И вот пригожим июньским вечером 1745 года молодой человек с легкой бородкой (последнее приобретение принца) взошел на палубу «Дютель», стоявшей на рейде в устье Луары. С ним семеро спутников. Решили, что Чарльз будет изображать молодого аббата, намеревающегося посмотреть мир. Пусть так, ему не в первый раз играть чужую роль. Принц был одет в прямой черный сюртук, простую рубашку, на шее батистовый шарф, на ногах — черные чулки и черные туфли с медными пряжками. Простая черная шляпа крепилась тесьмой к одной из пуговиц сюртука.
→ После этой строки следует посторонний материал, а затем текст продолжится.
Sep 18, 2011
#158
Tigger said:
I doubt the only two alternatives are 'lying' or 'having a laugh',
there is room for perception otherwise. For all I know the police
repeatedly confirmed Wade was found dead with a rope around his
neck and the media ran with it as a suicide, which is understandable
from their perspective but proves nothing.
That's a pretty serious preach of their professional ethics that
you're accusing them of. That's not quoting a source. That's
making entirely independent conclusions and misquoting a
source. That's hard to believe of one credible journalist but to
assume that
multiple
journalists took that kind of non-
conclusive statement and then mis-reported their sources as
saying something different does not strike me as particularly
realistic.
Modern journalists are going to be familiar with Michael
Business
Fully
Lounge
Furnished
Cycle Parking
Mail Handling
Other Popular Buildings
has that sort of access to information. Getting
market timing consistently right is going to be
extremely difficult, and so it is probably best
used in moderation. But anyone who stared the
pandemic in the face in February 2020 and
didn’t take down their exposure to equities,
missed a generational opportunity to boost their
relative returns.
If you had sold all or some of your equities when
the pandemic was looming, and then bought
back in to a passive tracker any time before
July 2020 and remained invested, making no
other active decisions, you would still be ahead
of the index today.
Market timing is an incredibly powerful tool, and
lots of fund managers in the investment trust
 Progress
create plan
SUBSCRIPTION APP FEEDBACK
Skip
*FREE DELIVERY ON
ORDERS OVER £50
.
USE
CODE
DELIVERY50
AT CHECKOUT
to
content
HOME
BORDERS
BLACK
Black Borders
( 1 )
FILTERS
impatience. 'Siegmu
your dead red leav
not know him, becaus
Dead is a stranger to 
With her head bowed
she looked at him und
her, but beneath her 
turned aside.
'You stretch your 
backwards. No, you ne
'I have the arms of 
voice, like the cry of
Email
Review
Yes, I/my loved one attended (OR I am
Бриг спустился ниже по течению Луары, где встал на прикол и целую неделю простоял в ожидании запаздывающего мановара. В те дни молодой священник пишет еще одно письмо секретарю своего отца: «Благодарение Богу, я чувствую себя отлично. Правда, у меня был приступ морской болезни и, боюсь, следует ожидать его повторения. Но я стараюсь не лежать в постели, поскольку обнаружил, что чем больше сопротивляюсь болезни, тем лучше мое самочувствие».
Наконец корабли вышли в открытое море. На четвертый день случилось несчастье: английский мановар атаковал «Элизабет». Завязалась ожесточенная схватка, которая длилась шесть часов. Юный священник сходил с ума, наблюдая сражение со стороны. Он бесновался на палубе — молился, умолял, приказывал, чтобы маленький бриг поддержал своими орудиями гибнущую «Элизабет». Однако капитан «Дютель» посоветовал не в меру воинственному аббату попридержать эмоции. На правах командира корабля он запретил вступать в бой, а юношу — ежели тот будет мешать — пообещал запереть в каюте. Сражение продолжалось до самой ночи, и залпы бортовых орудий ярко освещали морскую гладь. К десяти часам все закончилось. Оба корабля серьезно пострадали. Английский мановар удалялся, кардинально поменяв курс. Плачевное состояние «Элизабет» не позволяло ей продолжать плавание, и капитан принял решение на тихом ходу идти в близлежащий Брест. Молодой человек в одежде аббата стоял на палубе и со слезами на глазах наблюдал, как уплывала большая часть его оружия и припасов. Может, «Дютель» тоже следует повернуть назад? Нет! Юный священник ни минуты не колебался. Он отправится в Шотландию один! И маленький бриг продолжал двигаться прежним курсом. В целях безопасности они шли в кромешной тьме, лишь крошечная лампа освещала компас. Да и этот неверный огонек загородили со всех сторон, чтобы ни один лучик не пробивался наружу. В какой-то момент в поле зрения появились два британских мановара, но «Дютель» спас опустившийся туман — под его покровом маленькое судно незаметно проскользнуло к каменистому острову. Высоко в небе над ним парил беркут, и один из спутников аббата обратился к нему с такими словами: «Король птиц приветствует ваше высочество. Он рад вашему появлению в Шотландии».